- EXTRACTED DATA
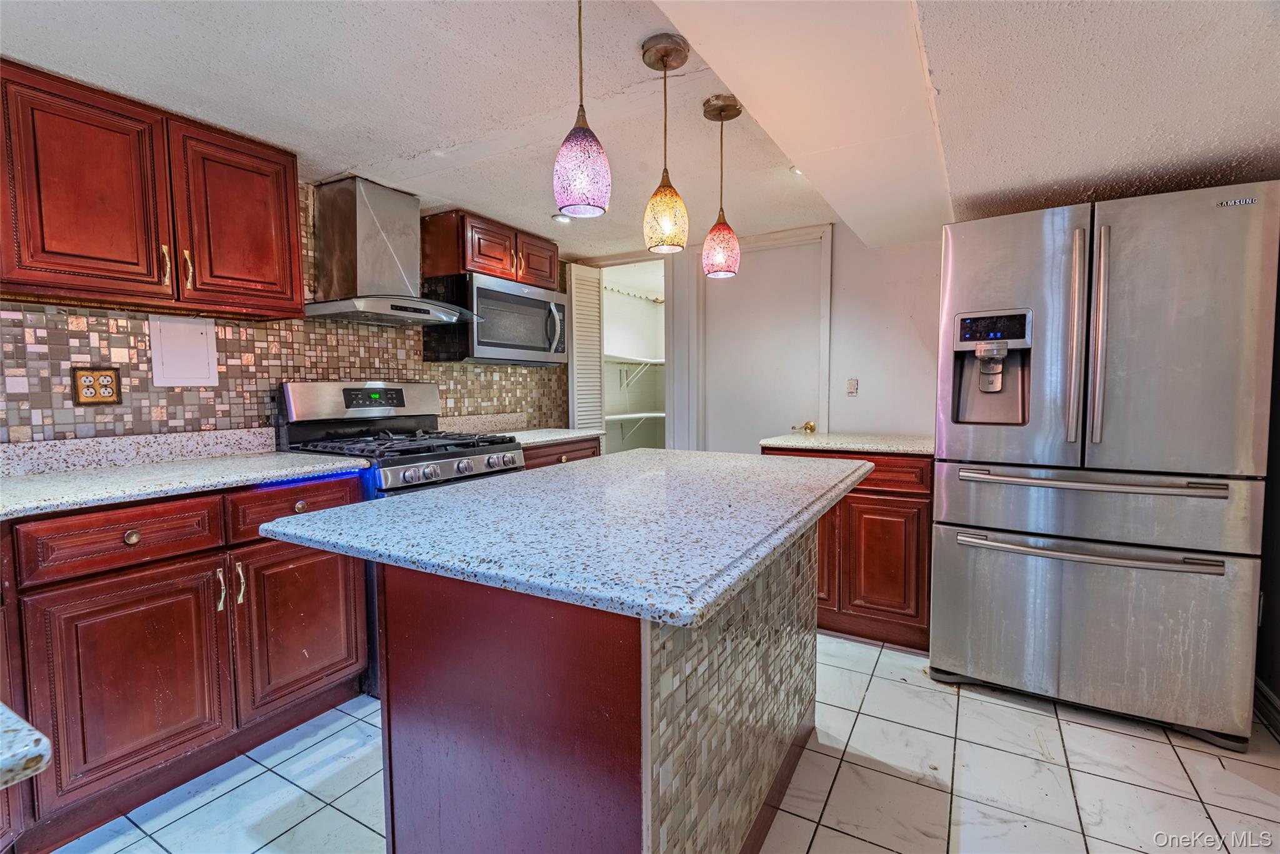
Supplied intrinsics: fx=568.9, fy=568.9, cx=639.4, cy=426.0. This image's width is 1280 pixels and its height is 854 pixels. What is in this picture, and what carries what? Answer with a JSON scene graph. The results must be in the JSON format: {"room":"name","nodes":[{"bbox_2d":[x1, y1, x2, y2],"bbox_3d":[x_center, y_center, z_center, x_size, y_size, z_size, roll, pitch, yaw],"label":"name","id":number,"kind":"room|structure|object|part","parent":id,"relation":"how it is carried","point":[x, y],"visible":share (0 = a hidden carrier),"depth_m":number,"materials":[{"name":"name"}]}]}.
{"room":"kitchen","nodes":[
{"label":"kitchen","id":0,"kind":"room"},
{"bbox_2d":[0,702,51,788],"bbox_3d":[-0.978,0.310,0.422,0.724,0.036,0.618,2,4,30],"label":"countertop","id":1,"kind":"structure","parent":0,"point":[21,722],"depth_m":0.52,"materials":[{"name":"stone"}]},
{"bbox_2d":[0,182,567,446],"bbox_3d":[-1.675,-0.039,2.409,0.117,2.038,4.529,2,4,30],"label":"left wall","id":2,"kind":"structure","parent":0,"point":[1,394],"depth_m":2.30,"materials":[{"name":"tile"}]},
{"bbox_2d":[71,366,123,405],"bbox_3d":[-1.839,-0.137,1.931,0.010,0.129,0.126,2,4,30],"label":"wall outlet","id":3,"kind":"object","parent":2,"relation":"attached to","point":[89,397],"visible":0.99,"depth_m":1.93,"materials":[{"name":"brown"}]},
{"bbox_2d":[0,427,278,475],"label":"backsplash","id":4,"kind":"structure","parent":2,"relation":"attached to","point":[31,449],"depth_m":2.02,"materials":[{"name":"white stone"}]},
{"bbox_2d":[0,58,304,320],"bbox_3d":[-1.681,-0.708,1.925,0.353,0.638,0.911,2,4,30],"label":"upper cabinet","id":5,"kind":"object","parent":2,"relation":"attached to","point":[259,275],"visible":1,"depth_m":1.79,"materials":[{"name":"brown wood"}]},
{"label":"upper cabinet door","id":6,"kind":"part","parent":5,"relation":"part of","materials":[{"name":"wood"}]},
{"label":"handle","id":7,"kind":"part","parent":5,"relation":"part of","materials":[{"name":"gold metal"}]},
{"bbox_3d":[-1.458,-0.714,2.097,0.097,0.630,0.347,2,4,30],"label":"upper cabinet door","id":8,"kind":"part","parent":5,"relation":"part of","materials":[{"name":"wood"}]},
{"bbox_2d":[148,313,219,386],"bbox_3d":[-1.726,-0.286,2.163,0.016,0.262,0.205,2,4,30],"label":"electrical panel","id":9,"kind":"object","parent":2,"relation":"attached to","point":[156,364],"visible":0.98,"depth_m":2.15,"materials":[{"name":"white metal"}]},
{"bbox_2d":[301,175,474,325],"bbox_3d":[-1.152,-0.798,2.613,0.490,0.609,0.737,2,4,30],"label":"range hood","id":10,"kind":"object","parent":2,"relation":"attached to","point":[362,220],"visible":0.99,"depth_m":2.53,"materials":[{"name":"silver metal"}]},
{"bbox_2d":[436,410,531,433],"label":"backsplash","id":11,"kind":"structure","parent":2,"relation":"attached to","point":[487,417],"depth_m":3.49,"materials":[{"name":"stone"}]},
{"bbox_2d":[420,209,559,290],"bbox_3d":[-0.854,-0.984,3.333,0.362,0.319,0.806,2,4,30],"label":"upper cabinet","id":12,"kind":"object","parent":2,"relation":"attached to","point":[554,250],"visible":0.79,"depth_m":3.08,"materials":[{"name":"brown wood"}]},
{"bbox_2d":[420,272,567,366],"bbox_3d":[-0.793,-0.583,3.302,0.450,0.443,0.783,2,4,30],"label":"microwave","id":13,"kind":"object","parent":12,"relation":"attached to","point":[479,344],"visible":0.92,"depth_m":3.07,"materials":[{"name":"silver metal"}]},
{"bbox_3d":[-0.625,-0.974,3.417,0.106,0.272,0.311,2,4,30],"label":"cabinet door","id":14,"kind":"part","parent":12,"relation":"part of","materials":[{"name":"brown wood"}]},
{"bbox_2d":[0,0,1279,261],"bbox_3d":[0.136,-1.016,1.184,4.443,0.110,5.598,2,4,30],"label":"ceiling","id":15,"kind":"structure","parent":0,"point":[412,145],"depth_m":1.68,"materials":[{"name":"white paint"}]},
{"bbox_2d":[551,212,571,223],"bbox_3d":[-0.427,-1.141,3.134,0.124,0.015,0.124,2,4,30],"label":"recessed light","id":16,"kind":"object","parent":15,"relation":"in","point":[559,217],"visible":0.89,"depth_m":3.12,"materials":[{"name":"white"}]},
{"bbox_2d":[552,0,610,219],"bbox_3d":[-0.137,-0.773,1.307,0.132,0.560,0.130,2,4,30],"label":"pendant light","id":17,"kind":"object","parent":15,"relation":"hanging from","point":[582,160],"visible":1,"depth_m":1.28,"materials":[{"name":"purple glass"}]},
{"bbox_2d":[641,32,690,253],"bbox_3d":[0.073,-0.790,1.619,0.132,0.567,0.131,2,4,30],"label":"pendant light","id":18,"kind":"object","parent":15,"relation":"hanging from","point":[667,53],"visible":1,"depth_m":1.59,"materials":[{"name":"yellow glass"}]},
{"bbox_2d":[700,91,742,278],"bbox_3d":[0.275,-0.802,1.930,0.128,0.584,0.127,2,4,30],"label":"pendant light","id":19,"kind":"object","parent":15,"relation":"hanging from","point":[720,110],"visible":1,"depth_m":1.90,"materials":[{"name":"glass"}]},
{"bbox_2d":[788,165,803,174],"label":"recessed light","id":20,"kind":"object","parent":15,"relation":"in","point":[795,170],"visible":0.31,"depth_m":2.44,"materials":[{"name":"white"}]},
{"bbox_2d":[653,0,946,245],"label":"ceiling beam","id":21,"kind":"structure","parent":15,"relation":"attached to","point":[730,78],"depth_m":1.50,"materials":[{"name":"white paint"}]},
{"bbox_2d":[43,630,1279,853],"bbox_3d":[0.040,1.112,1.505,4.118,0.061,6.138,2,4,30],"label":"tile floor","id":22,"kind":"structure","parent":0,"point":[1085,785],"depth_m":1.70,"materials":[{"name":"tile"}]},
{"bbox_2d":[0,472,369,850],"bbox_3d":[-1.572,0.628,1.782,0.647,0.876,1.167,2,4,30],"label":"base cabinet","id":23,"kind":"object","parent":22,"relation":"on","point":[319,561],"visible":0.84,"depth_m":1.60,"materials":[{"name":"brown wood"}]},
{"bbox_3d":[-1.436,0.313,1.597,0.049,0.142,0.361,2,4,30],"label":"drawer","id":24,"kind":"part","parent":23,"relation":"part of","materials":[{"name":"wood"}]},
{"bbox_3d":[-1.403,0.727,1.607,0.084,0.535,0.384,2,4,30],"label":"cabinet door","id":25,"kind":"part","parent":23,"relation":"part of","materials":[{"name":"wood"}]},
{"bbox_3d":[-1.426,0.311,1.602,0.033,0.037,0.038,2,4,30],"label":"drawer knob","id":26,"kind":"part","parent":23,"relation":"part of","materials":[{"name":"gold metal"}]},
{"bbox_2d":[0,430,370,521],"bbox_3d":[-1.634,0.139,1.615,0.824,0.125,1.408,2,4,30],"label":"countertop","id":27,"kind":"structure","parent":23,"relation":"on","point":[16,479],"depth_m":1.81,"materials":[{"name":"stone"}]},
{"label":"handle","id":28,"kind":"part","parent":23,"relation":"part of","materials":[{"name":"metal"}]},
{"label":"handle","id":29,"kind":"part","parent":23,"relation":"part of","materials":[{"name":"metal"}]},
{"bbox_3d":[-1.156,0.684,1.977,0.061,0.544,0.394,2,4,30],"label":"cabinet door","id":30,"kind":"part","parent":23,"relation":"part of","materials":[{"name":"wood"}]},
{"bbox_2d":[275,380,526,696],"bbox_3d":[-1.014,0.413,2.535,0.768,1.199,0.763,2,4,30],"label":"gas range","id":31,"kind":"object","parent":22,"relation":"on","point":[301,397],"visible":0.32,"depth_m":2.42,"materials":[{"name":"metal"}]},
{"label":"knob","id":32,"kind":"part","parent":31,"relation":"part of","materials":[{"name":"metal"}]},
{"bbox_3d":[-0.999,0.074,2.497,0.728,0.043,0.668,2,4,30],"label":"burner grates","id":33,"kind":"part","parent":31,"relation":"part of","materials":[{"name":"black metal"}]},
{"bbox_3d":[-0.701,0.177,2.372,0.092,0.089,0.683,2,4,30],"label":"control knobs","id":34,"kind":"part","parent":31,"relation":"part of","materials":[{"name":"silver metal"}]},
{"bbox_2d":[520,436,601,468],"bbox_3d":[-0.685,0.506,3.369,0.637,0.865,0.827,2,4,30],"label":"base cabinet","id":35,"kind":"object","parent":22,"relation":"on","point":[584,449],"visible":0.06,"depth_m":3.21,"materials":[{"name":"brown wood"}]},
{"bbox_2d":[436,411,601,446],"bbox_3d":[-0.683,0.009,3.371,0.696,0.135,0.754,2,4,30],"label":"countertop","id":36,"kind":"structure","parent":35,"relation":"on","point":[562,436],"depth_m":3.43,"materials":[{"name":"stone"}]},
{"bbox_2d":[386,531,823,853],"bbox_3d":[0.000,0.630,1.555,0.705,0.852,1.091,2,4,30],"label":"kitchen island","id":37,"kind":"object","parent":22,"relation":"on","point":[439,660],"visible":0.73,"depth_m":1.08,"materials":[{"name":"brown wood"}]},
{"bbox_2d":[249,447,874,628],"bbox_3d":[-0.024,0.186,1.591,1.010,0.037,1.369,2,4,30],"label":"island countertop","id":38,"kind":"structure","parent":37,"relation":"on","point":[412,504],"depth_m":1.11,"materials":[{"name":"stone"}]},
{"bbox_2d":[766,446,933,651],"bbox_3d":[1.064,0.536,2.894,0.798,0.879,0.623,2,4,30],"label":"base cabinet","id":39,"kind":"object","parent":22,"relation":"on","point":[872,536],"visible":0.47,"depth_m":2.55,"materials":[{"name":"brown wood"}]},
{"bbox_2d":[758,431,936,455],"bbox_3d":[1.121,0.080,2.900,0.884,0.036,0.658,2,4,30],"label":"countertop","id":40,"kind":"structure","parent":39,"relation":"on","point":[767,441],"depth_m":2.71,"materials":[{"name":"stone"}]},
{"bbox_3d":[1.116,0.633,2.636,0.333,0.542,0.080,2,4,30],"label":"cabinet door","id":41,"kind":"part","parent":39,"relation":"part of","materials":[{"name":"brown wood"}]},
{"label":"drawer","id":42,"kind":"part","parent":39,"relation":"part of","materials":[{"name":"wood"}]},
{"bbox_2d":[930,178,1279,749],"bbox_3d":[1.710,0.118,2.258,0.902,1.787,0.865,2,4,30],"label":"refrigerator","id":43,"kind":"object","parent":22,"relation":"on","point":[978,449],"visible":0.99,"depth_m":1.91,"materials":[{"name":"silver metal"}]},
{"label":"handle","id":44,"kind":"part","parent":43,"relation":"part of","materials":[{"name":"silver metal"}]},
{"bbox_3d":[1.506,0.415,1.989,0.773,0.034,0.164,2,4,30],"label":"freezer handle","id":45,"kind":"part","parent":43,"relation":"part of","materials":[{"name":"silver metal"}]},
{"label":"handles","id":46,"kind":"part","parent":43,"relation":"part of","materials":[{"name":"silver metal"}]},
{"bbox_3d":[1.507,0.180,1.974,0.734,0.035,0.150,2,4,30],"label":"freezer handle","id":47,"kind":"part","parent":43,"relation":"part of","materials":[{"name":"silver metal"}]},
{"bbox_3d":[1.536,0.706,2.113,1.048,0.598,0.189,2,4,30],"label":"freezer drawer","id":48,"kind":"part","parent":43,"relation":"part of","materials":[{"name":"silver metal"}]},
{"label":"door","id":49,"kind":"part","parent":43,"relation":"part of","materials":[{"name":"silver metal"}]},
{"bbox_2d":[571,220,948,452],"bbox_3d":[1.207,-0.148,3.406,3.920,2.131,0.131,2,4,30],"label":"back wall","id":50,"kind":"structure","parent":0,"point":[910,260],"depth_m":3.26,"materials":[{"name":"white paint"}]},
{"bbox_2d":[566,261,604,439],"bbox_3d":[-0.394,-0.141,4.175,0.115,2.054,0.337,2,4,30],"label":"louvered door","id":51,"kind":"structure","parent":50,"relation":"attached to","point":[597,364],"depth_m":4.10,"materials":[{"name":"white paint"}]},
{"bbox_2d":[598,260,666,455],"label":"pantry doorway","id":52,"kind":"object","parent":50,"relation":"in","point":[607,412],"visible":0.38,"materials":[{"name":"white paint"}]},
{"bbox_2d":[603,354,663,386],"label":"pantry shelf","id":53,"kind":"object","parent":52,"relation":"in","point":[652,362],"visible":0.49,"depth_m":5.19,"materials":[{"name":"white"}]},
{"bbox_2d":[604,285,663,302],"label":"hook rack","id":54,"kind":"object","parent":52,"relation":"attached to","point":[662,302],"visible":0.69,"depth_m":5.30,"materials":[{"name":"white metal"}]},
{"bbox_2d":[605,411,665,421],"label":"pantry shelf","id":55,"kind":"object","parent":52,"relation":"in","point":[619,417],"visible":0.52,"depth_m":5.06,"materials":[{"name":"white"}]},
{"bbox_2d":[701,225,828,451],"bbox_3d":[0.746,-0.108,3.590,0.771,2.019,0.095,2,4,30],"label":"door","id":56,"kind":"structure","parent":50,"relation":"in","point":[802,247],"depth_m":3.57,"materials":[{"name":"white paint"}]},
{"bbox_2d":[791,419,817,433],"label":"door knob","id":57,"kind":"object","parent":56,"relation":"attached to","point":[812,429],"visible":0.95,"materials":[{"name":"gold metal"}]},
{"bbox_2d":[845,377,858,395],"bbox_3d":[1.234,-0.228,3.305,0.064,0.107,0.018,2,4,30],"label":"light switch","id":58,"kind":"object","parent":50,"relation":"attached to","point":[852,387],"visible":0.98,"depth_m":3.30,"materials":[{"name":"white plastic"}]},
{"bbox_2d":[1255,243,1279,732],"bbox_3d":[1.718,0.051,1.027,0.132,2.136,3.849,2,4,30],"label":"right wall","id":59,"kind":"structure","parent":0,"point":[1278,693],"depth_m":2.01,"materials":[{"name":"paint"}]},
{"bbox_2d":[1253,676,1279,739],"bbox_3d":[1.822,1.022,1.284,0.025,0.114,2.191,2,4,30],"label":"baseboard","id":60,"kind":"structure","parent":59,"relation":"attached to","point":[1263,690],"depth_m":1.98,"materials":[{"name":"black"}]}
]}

- PROBLEM TO WORK ON
Wherever the string "backsplash" turns up in the material, copy the whole line.

- COMPLETED TASK
{"bbox_2d":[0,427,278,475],"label":"backsplash","id":4,"kind":"structure","parent":2,"relation":"attached to","point":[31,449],"depth_m":2.02,"materials":[{"name":"white stone"}]},
{"bbox_2d":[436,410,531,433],"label":"backsplash","id":11,"kind":"structure","parent":2,"relation":"attached to","point":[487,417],"depth_m":3.49,"materials":[{"name":"stone"}]},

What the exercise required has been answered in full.